クォリティ・オブ・ジョブ
     −水をつれてきた魔術師(1) 


【民主導の公共工事】

 愛知用水は戦後日本が取り組んだ最初の大型公共工事のひとつである。長野県御嶽山の麓に建設された牧尾ダムに貯蓄した愛知用水の水は、木曽川を流れて、岐阜県御嵩町にある兼山取水口を経て愛知県知多半島の最先端まで流れていく。その基幹水路は一一二キロメートル、支線水路は一〇一二キロメートルで、用水としては日本一長い。実際の工事は昭和三〇年に始まり昭和三六年に完成している。総工費は四二二億円。
 短期間での完成には、食糧事情の改善が急務であったことや世界銀行から資金の一部を借り入れることに成功したこと、アメリカからの技術導入など様々な要因があるが、なによりもまず愛知用水が民主導で行われた事業である点を強調しなければならない。その中心人物が知多の一農民であった久野庄太郎と安城農林学校教諭の浜島辰雄である。
 愛知用水ができるまで、知多半島は河川に恵まれず、降雨量も少なかったことから「知多農民の夏の労働の半分は水くみ作業で、ため池が満水になるのは三年に一度」と言われるほど、水の確保に苦労した地域だった。

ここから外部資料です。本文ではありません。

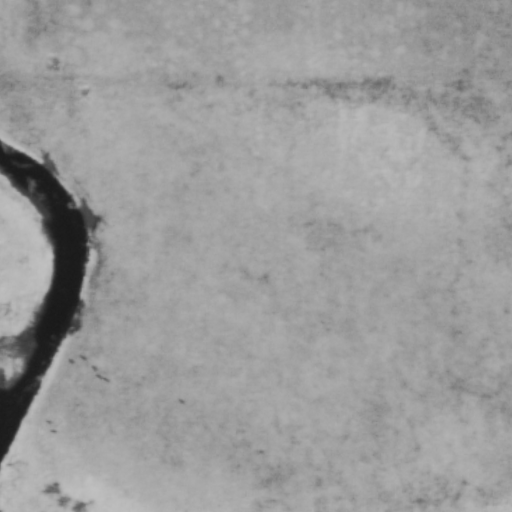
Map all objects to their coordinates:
river: (49, 261)
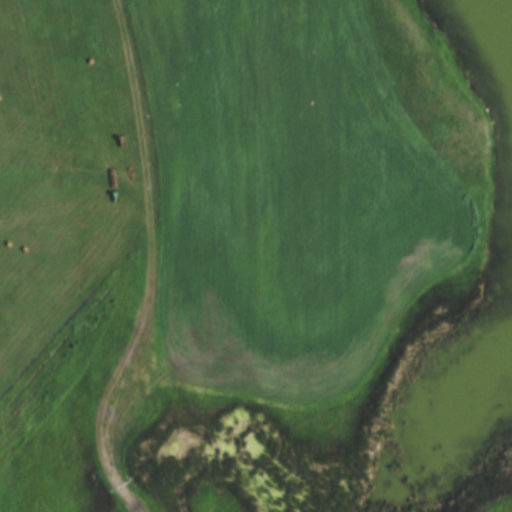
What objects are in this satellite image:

 そんな知多農民のひとりだった久野庄太郎は、 昭和二二年の大干ばつで秋の収穫が皆無となったのを機に、 木曽川から水を引く用水を着想し、そのために自分の全人生を賭けることを決意する。活動資金は自分の田畑を当てるという破産覚悟の全くの手弁当だった。その時、久野は四六歳。決意した日から田畑には一歩も入らず、用水の必要性を説き、協力を求めて各地を歩き回る日々が始まった。
 そうした久野の活動を知って訪ねてきたのが浜島辰雄である。浜島は同じ水不足地帯の豊明市出身で、幼い頃から水不足のつらさを経験していた。二人は会ってすぐに意気投合し、翌日には実地調査に出かけ、半年後には計画案を完成している。浜島が勤務の合間につくった路線計画案は、現在の愛知用水のルートとほとんど同じという正確なものだった。
 昭和二三年に結成された受益市町村が参加した「愛知用水開発期成会」が翌年に冊子をつくっており、そのなかにこんな一節がある。
「愛知用水の発起者達は、この用水を真に民衆のものとして、民衆の自覚による民主的な力によって実現したいと希望している」
 終戦直後という状況のなかで、こうした宣言を堂々としていることに素直に感動する。いや、むしろ、一部の有力者のみに利益を生んだり、官主導の全く機能しない公共施設ばかりが目に付く現在にこそ、この宣言はより生き生きとして迫ってくる。